[ASSIGNMENT] An exact copy of every entry is needed here; the images stay out.

[SOURCE DATA]
=== Section Start ===
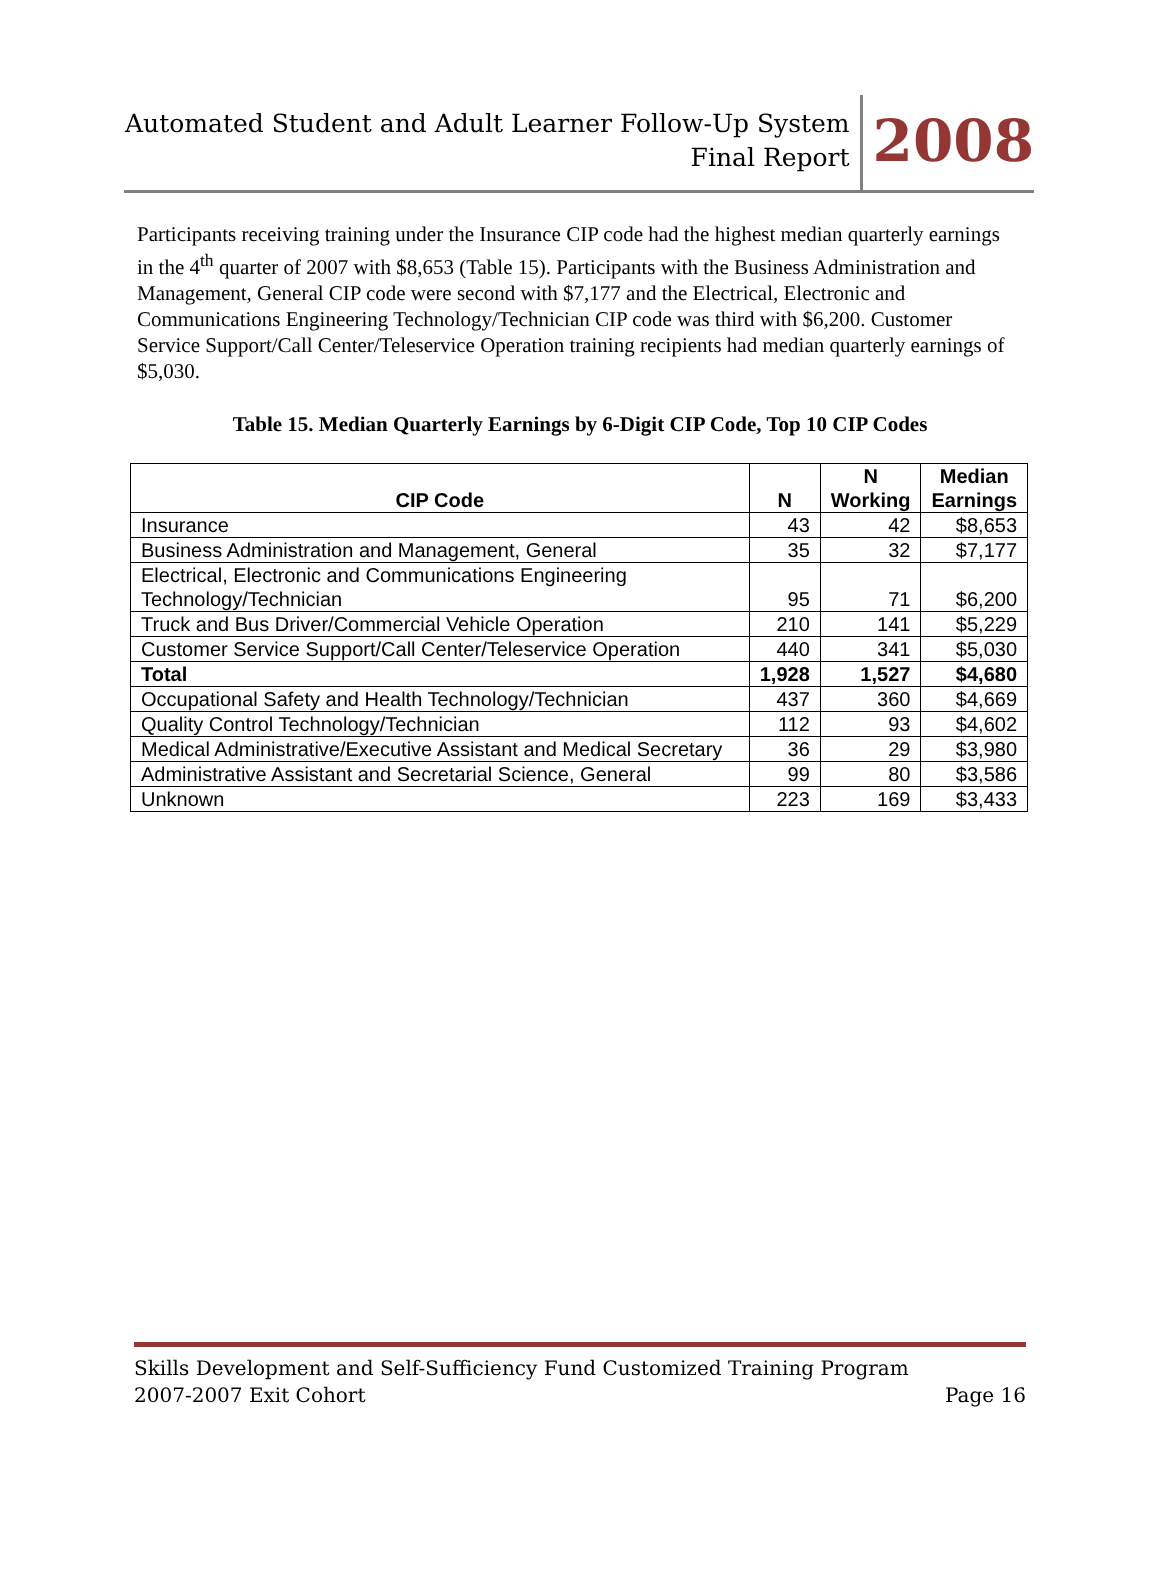Automated Student and Adult Learner Follow-Up System
Final Report
2008
Participants receiving training under the Insurance CIP code had the highest median quarterly earnings in the 4<sup>th</sup> quarter of 2007 with $8,653 (Table 15). Participants with the Business Administration and Management, General CIP code were second with $7,177 and the Electrical, Electronic and Communications Engineering Technology/Technician CIP code was third with $6,200. Customer Service Support/Call Center/Teleservice Operation training recipients had median quarterly earnings of $5,030.
Table 15. Median Quarterly Earnings by 6-Digit CIP Code, Top 10 CIP Codes
| CIP Code | N | N Working | Median Earnings |
| --- | --- | --- | --- |
| Insurance | 43 | 42 | $8,653 |
| Business Administration and Management, General | 35 | 32 | $7,177 |
| Electrical, Electronic and Communications Engineering Technology/Technician | 95 | 71 | $6,200 |
| Truck and Bus Driver/Commercial Vehicle Operation | 210 | 141 | $5,229 |
| Customer Service Support/Call Center/Teleservice Operation | 440 | 341 | $5,030 |
| Total | 1,928 | 1,527 | $4,680 |
| Occupational Safety and Health Technology/Technician | 437 | 360 | $4,669 |
| Quality Control Technology/Technician | 112 | 93 | $4,602 |
| Medical Administrative/Executive Assistant and Medical Secretary | 36 | 29 | $3,980 |
| Administrative Assistant and Secretarial Science, General | 99 | 80 | $3,586 |
| Unknown | 223 | 169 | $3,433 |
Skills Development and Self-Sufficiency Fund Customized Training Program
2007-2007 Exit Cohort Page 16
=== Section End ===
[RESULT]
Automated Student and Adult Learner Follow-Up System
Final Report
2008
Participants receiving training under the Insurance CIP code had the highest median quarterly earnings in the 4<sup>th</sup> quarter of 2007 with $8,653 (Table 15). Participants with the Business Administration and Management, General CIP code were second with $7,177 and the Electrical, Electronic and Communications Engineering Technology/Technician CIP code was third with $6,200. Customer Service Support/Call Center/Teleservice Operation training recipients had median quarterly earnings of $5,030.
Table 15. Median Quarterly Earnings by 6-Digit CIP Code, Top 10 CIP Codes
| CIP Code | N | N Working | Median Earnings |
| --- | --- | --- | --- |
| Insurance | 43 | 42 | $8,653 |
| Business Administration and Management, General | 35 | 32 | $7,177 |
| Electrical, Electronic and Communications Engineering Technology/Technician | 95 | 71 | $6,200 |
| Truck and Bus Driver/Commercial Vehicle Operation | 210 | 141 | $5,229 |
| Customer Service Support/Call Center/Teleservice Operation | 440 | 341 | $5,030 |
| Total | 1,928 | 1,527 | $4,680 |
| Occupational Safety and Health Technology/Technician | 437 | 360 | $4,669 |
| Quality Control Technology/Technician | 112 | 93 | $4,602 |
| Medical Administrative/Executive Assistant and Medical Secretary | 36 | 29 | $3,980 |
| Administrative Assistant and Secretarial Science, General | 99 | 80 | $3,586 |
| Unknown | 223 | 169 | $3,433 |
Skills Development and Self-Sufficiency Fund Customized Training Program
2007-2007 Exit Cohort Page 16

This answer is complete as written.